August 2004
The Monthly Newspaper of the NYSSCPA
Vol. 7, No.11

Proposed Reforms to Overhaul Nonprofits Generate Buzz
New York Charities Expert Discusses

By Jay Dismukes

The staff of the U.S. Senate Finance Committee issued a discussion draft in late June that, in the view of one New York charities regulator, has the potential to significantly change the operations and oversight of the country’s nonprofit sector.

The draft, which the regulator, William Josephson, assistant attorney general-in-charge of the New York Charities Bureau, believes could lead to a related bill or series of bills, contains a comprehensive set of proposed reforms and best practices designed to curb perceived abuse in the not-for-profit sector, beginning with a proposal to have the Internal Revenue Service conduct five-year reviews of organizations to determine whether they are entitled to their tax-exempt status.

“The organization would be required to file with the IRS such information as would…determine whether the organization continues to be organized and operated exclusively for exempt purposes,” the draft states. “Failure to file the five-year review (to be funded by the filers) would result in a loss of tax-exempt status.”

Citing the need for these reviews, Josephson, the luncheon speaker for the July 13 Estate Planning Conference, pointed to New York’s 50,000 tax-exempt registrants, of which he said approximately 12,000 are considered delinquent for not filing their annual report on a timely basis.

Released just prior to a June 22 Senate Finance Committee hearing in which Josephson testified, the discussion draft includes a proposal to limit the size of boards to no more than 15, with no more than one member directly or indirectly compensated by the organization. In his experience, Josephson has found that boards composed of any more members tend to “lose focus.”

Form 990 Redesigned?

“One of the main themes of the draft is the clear need for an overhaul and redesign of the Form 990,” said former NYSSCPA Not-for-Profit Organizations Committee Chair Julie Floch, who attended the conference and has worked closely with Josephson and his staff in the past.

This redesign includes a Sarbanes-Oxley-type provision that would require the signature of the chief executive officer on the Form 990, which is an annul information return filed by most exempt organizations. Tax-exempt organizations would also be assessed severe penalties for failing to file complete, accurate and timely 990s. Stressing the importance of this issue, Josephson said his office rarely ever sees the “Self Dealing” section of the 4720 (pertaining to excise taxes) checked by filers.

Additional reforms to the 990, which Josephson referred to as neither “public, donor or journalist friendly” could include the development by the IRS of a common set of standards for filing the form, and the eventual requirement to file it electronically.

The Form 990 would also be subject to a review by an independent auditor, and the financial statements for organizations that meet a certain threshold would require an audit. Auditors would have to rotate every five years.

The audit provision of the draft is especially significant because currently some states, like New York, require audits of exempt organizations that meet certain threshold requirements, while others do not. A federal requirement for audits of exempt organizations does not exist at this time.

Learn to Share

Though briefly mentioned, the draft also contains a recommendation similar to provisions in existing federally proposed legislation that would give states the authority to pursue certain federal tax law violations by exempt organizations. This provision, Floch says, could dramatically assist states in their regulation of nonprofits.

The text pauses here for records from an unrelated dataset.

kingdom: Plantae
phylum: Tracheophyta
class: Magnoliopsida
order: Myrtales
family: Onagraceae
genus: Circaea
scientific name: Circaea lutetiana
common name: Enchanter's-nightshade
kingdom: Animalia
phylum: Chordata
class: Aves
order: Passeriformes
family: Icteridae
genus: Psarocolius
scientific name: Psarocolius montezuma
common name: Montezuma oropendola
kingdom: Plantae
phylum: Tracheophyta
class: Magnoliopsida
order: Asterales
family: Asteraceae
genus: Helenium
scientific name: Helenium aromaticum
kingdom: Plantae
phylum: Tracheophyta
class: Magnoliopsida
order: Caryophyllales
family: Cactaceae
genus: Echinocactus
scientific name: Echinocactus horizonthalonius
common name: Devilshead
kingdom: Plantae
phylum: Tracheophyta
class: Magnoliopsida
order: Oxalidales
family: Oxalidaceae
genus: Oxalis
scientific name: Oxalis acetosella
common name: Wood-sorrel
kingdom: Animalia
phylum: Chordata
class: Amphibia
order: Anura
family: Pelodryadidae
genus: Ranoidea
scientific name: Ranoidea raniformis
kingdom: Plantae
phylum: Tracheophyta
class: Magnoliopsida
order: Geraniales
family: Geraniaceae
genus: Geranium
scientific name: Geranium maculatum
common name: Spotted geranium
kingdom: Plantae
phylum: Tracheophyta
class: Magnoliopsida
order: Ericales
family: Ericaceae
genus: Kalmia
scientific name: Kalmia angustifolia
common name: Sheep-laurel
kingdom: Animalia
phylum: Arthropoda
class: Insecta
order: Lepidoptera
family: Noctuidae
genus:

Under the IRS code, the Service is prohibited from sharing taxpayer information unless it is with an agency that is considered a taxing authority. State charities bureaus regulate nonprofits and most are organized under the attorney general’s office, which is not a taxing authority. By making charities regulators taxing authorities for purposes of sharing information with regard to charities, as proposed in the federal legislation, the IRS would be permitted to communicate information about exempt organizations to these agencies.

The discussion document includes a provision that could also be crucial to state and federal ability to regulate exempt organizations. The provision would restore the intended purpose of an excise tax collected from private foundations that originally was to be kept in the Exempt Organizations sector of the IRS, but was never appropriated there. Through channeling the tax back into the Exempt Organizations sector, the funds could flow through to the states for enforcement purposes, as well as help pay for education initiatives, the five-year reviews previously mentioned, reviews of Form 990s, and the establishment of a hot line to report abuse by charities.

Since its release, the draft has sparked discussion and feedback from the nonprofit community. At the time this article went to press, the Senate Finance Committee planned to hold a follow-up private hearing on July 22.

The NYSSCPA’s Estate Planning Committee, chaired by Bernard N. Rappaport, sponsored the Foundation for Accounting Education’s Estate Planning Conference. Rappaport and former committee chair Robert L. Ecker co-chaired the event.